Copy nothing but the lines from the one containing "Find the split" through the last line of the records, repeated exactly and without pictures.

(Beginning of Data in this exercise)

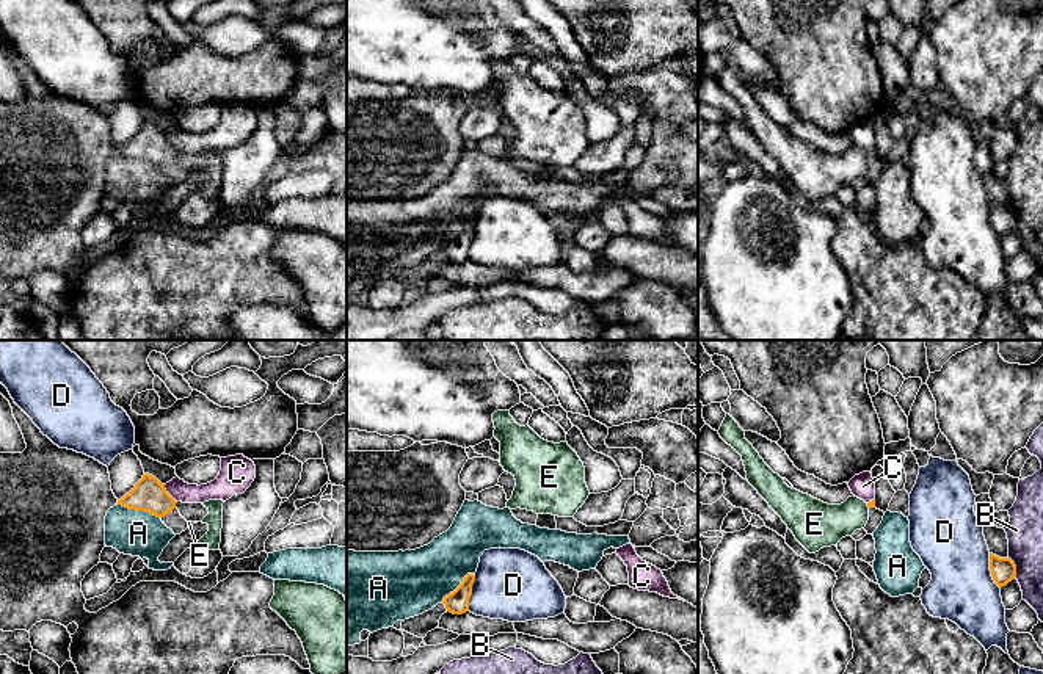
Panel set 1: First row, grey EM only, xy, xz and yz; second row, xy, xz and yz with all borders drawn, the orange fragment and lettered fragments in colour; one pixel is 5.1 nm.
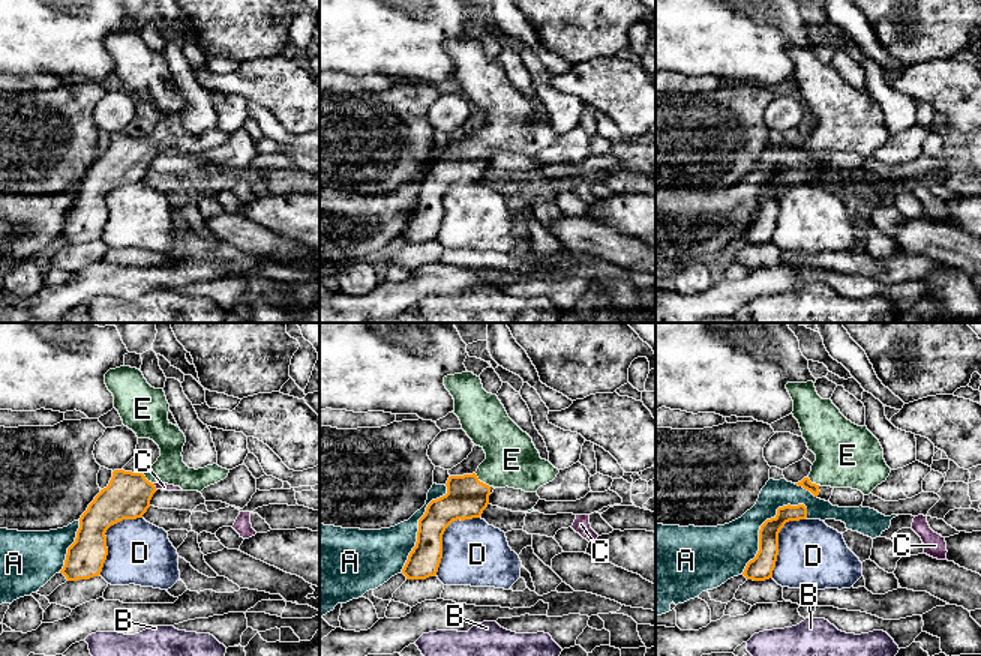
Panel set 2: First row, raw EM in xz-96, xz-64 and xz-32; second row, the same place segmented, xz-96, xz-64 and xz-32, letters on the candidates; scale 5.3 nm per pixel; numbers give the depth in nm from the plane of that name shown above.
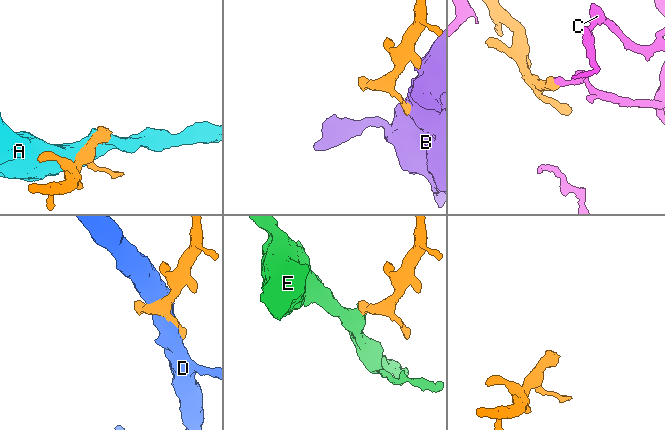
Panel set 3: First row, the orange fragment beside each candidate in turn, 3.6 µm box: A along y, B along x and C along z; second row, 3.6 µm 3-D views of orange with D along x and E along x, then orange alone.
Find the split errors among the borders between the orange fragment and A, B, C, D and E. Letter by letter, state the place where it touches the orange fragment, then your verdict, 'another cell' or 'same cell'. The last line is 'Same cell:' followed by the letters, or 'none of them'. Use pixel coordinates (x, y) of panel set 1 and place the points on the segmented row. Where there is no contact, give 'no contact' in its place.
A: meets orange in xy at (138, 510); another cell
B: meets orange in yz at (1015, 566); another cell
C: meets orange in xy at (168, 494); another cell
D: meets orange in xz at (471, 593); another cell
E: meets orange in yz at (868, 505); same cell
Same cell: E

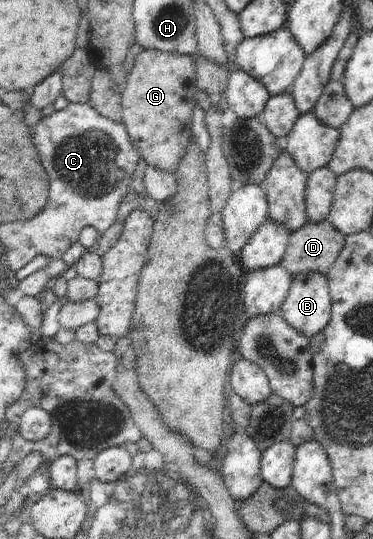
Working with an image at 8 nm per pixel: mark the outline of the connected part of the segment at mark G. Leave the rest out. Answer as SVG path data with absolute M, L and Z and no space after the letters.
M145 49L135 60L133 71L127 75L126 84L122 86L122 123L131 145L140 152L148 166L176 173L194 137L192 117L200 91L194 67L197 60L194 55Z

(End of Data in this exercise)

Output of the task:
Find the split errors among the borders between the orange fragment and A, B, C, D and E. Letter by letter, state the place where it touches the orange fragment, then your verdict, 'another cell' or 'same cell'. The last line is 'Same cell:' followed by the letters, or 'none of them'. Use pixel coordinates (x, y) of panel set 1 and place the points on the segmented row. Where there is no contact, give 'no contact' in its place.
A: meets orange in xy at (138, 510); another cell
B: meets orange in yz at (1015, 566); another cell
C: meets orange in xy at (168, 494); another cell
D: meets orange in xz at (471, 593); another cell
E: meets orange in yz at (868, 505); same cell
Same cell: E

Working with an image at 8 nm per pixel: mark the outline of the connected part of the segment at mark G. Leave the rest out. Answer as SVG path data with absolute M, L and Z and no space after the letters.
M145 49L135 60L133 71L127 75L126 84L122 86L122 123L131 145L140 152L148 166L176 173L194 137L192 117L200 91L194 67L197 60L194 55Z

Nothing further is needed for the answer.